Supplied material >>
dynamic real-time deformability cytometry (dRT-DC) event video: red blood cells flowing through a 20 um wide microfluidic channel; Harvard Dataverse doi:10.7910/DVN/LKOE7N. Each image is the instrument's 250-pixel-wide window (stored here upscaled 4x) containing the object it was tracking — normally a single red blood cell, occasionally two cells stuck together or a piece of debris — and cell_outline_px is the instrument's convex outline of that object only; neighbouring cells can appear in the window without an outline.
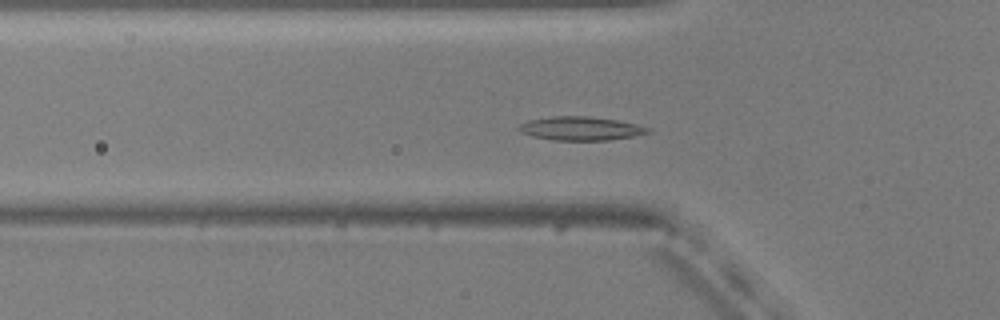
{"species": "common noctule bat (a hibernating species)", "species_latin": "Nyctalus noctula", "temperature_condition": "warm", "stored_images_in_passage": 53, "camera_frame_rate_fps": 3000, "um_per_image_px": 0.085, "animal": {"sex": "male", "body_mass_g": 20.5, "forearm_length_mm": 52.5}, "frame": {"image": 1, "passage_image": 17, "time_ms": 5.333, "image_size_px": [1000, 320], "cell_outline_px": [[652, 132], [632, 136], [608, 140], [552, 140], [532, 136], [520, 132], [516, 128], [520, 124], [528, 120], [552, 116], [588, 116], [616, 120], [636, 124], [648, 128]], "centroid_in_image_um": [49.31, 10.92], "position_along_channel_um": 76.5, "area_um2": 17.74}}
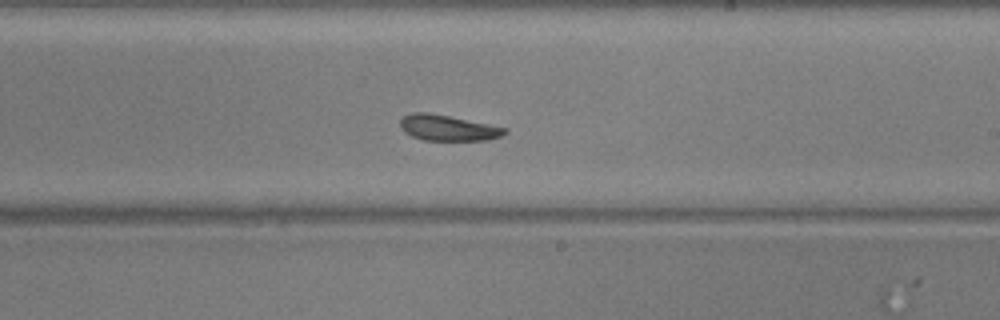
{"frame": {"image": 2, "passage_image": 31, "time_ms": 10.0, "image_size_px": [1000, 320], "cell_outline_px": [[508, 132], [500, 136], [488, 140], [424, 140], [412, 136], [404, 132], [400, 128], [400, 120], [404, 116], [412, 112], [428, 112], [508, 128]], "centroid_in_image_um": [38.05, 10.87], "position_along_channel_um": 250.9, "area_um2": 15.61}}
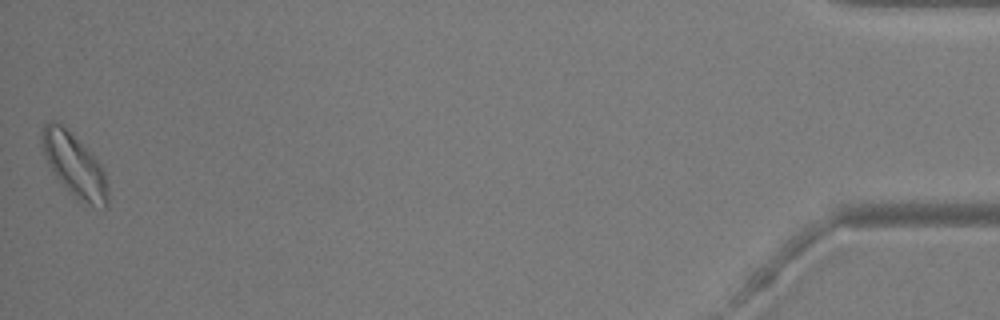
{"frame": {"image": 3, "passage_image": 53, "time_ms": 17.333, "image_size_px": [1000, 320], "cell_outline_px": [[108, 208], [104, 208], [88, 204], [80, 200], [56, 176], [48, 164], [44, 156], [40, 140], [40, 132], [44, 124], [48, 120], [52, 120], [60, 124], [104, 168], [108, 188]], "centroid_in_image_um": [6.31, 14.04], "position_along_channel_um": 428.9, "area_um2": 23.52}, "authors_computed_cell_mechanics": {"area_um2": 17.4556, "velocity_mm_per_s": 3.7244, "shape_relaxation_time_tau1_ms": 3.629, "shape_relaxation_time_tau2_ms": 4.4453, "deformation_change_tau1": 0.0798, "deformation_change_tau2": 0.1143}}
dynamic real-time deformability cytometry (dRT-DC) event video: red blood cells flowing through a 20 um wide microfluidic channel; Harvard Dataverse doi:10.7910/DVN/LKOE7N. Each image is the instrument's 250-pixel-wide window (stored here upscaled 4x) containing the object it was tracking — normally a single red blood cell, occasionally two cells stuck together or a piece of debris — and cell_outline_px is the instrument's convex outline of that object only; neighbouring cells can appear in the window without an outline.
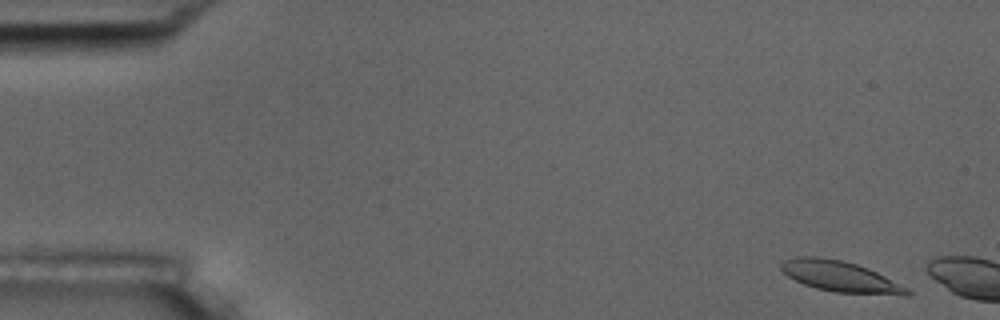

Written request >> Make an exact copy of all the material, but keep the pictures out of it.

Reply >>
dynamic real-time deformability cytometry (dRT-DC) event video: red blood cells flowing through a 20 um wide microfluidic channel; Harvard Dataverse doi:10.7910/DVN/LKOE7N. Each image is the instrument's 250-pixel-wide window (stored here upscaled 4x) containing the object it was tracking — normally a single red blood cell, occasionally two cells stuck together or a piece of debris — and cell_outline_px is the instrument's convex outline of that object only; neighbouring cells can appear in the window without an outline.
{"species": "common noctule bat (a hibernating species)", "species_latin": "Nyctalus noctula", "temperature_condition": "warm", "stored_images_in_passage": 53, "camera_frame_rate_fps": 3000, "um_per_image_px": 0.085, "animal": {"sex": "male", "body_mass_g": 20.5, "forearm_length_mm": 52.5}, "frame": {"image": 1, "passage_image": 17, "time_ms": 5.333, "image_size_px": [1000, 320], "cell_outline_px": [[652, 132], [632, 136], [608, 140], [552, 140], [532, 136], [520, 132], [516, 128], [520, 124], [528, 120], [552, 116], [588, 116], [616, 120], [636, 124], [648, 128]], "centroid_in_image_um": [49.31, 10.92], "position_along_channel_um": 76.5, "area_um2": 17.74}}
{"frame": {"image": 2, "passage_image": 31, "time_ms": 10.0, "image_size_px": [1000, 320], "cell_outline_px": [[508, 132], [500, 136], [488, 140], [424, 140], [412, 136], [404, 132], [400, 128], [400, 120], [404, 116], [412, 112], [428, 112], [508, 128]], "centroid_in_image_um": [38.05, 10.87], "position_along_channel_um": 250.9, "area_um2": 15.61}}
{"frame": {"image": 3, "passage_image": 53, "time_ms": 17.333, "image_size_px": [1000, 320], "cell_outline_px": [[108, 208], [104, 208], [88, 204], [80, 200], [56, 176], [48, 164], [44, 156], [40, 140], [40, 132], [44, 124], [48, 120], [52, 120], [60, 124], [104, 168], [108, 188]], "centroid_in_image_um": [6.31, 14.04], "position_along_channel_um": 428.9, "area_um2": 23.52}, "authors_computed_cell_mechanics": {"area_um2": 17.4556, "velocity_mm_per_s": 3.7244, "shape_relaxation_time_tau1_ms": 3.629, "shape_relaxation_time_tau2_ms": 4.4453, "deformation_change_tau1": 0.0798, "deformation_change_tau2": 0.1143}}
dynamic real-time deformability cytometry (dRT-DC) event video: red blood cells flowing through a 20 um wide microfluidic channel; Harvard Dataverse doi:10.7910/DVN/LKOE7N. Each image is the instrument's 250-pixel-wide window (stored here upscaled 4x) containing the object it was tracking — normally a single red blood cell, occasionally two cells stuck together or a piece of debris — and cell_outline_px is the instrument's convex outline of that object only; neighbouring cells can appear in the window without an outline.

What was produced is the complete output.